§ Extracted data

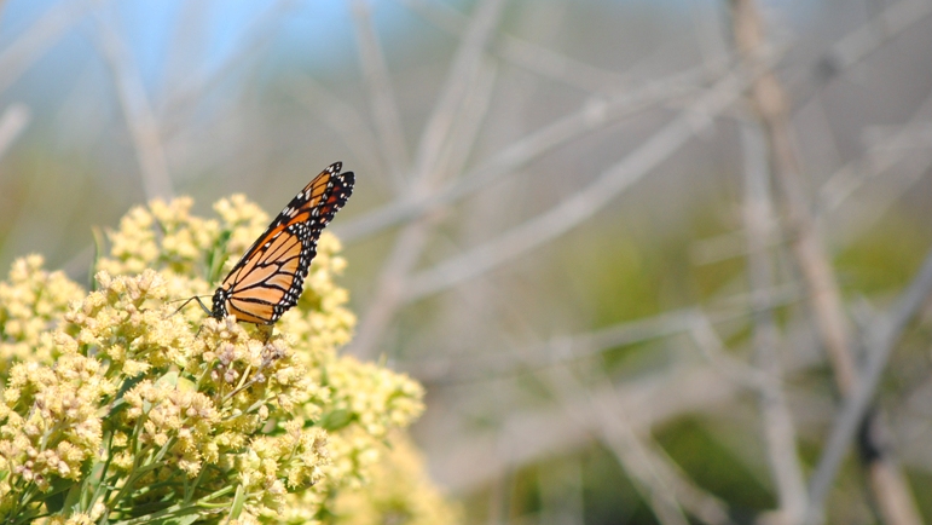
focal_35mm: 474
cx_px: 265
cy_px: 235
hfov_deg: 4.6
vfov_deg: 2.6
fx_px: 11716
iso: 200
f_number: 5.6
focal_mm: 200
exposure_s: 1/640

§ What the exercise asks
Copy out the preceding entries without a single change, leaving out the pictures.

§ Output for this exercise
focal_35mm: 474
cx_px: 265
cy_px: 235
hfov_deg: 4.6
vfov_deg: 2.6
fx_px: 11716
iso: 200
f_number: 5.6
focal_mm: 200
exposure_s: 1/640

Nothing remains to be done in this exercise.